Paul
Goble
Staunton, November 28 – Russian
nationalists, national patriots and patriots of other kinds share one thing in
common, Aleksey Zhivov says. Rather than working to change things, they are all
waiting for a miracle of one kind or another that they expect will solve all
their problems but that in fact will change little or nothing on the ground.
The Moscow doctor says that “many
times in [his] practice [he] has dealt with nationalists, national patriots and
patriots of various kinds are expecting some sort of miracle … which will
destroy all their enemies and ‘betrayers of Russia’ and open for them a bright
political future” in which they can “save Russia” (publizist.ru/blogs/110813/21625/-).
Such feelings, he
continues, have two effects. On the one hand, they keep those who have them
from actually doing anything to bring the future they want into reality. And on
the other, they also prevent them from recognizing that a future brought into
being by such “miracles” is likely to be far less different than the present
world they do not like at all.
Moreover, Zhivov
says, “when all one’s political position is transformed into a constant passive
reflection, one can only conclude that [such people] have no real political position
at all. And as a citizen, [they] don’t
exist and are much worse than normal apolitical because from them little is
being asked while from [the others] a great deal is being demanded.”

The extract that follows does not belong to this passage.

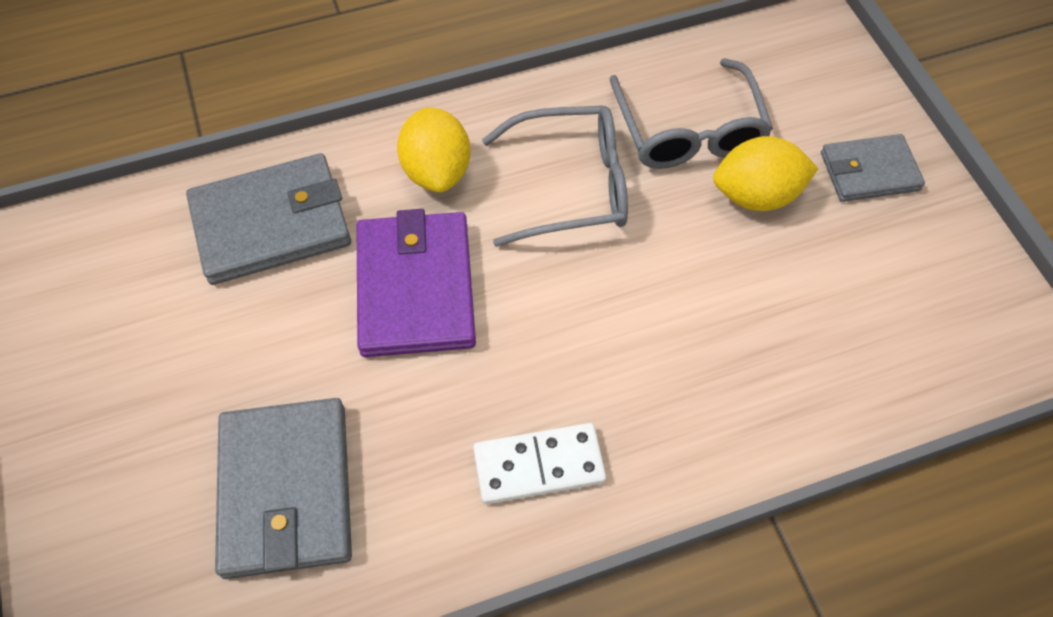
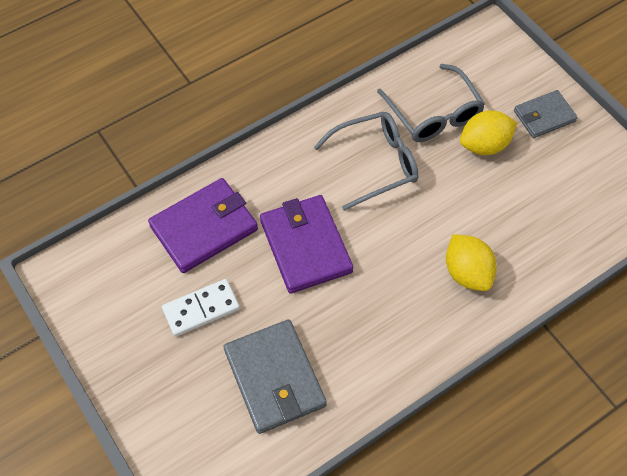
camera: 15 degrees left, 0 degrees up
(272, 223) = (204, 228): grey wallet -> purple wallet
(437, 171) = (292, 172): yellow lemon -> yellow lemon (467, 273)
(539, 465) = (411, 329): white domino -> white domino (201, 309)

For the last 10 t 15 years, people
with such an approach have been waiting for “the end of ‘the Putin regime,’”
without thinking about what they need to do to bring that about or preparing for
what they would need to do if their “miracle” somehow occurred. As a result,
they would almost certainly discover the morning after that no “miracle” had
occurred at all.
“If one follows the development of
nationalism in the history of Russia,” the doctor says, “we see that the
Decembrists for a long time wanted to reach an agreement with the tsar, already
having powerful and influential structures and personal military experience …
and even when everything failed, they from exile and jail before their
execution wrote letters to the emperor.”
Pavel Pestel, for example, “before
his execution laconically noted that the thing for which he lived was the good
of Russia and the Russian people.” Later, the nationalists of the middle and
end of the 19th century, “despite the obvious struggle with them had
their own structures and left their cultural inheritance and participated in
all wars on the side of the Slavs and Russia.”
“Their unbelievable passion and
inextinguishable belief in victory set them apart,” Zhivov writes. “And even when they did not get the desired
republic, the Slavophiles and in part the Westernizer Nationalists all the same
continued to send the tsars their messages and became his executors.”
And he concludes: “The success of
the national movement as a whole and of its ideologues in particular requires
that they finally reject the idea of living and writing in expectation of a
political Russian Christ.” And having given that up, they must get to work to change
themselves and Russia. Otherwise, they will change neither.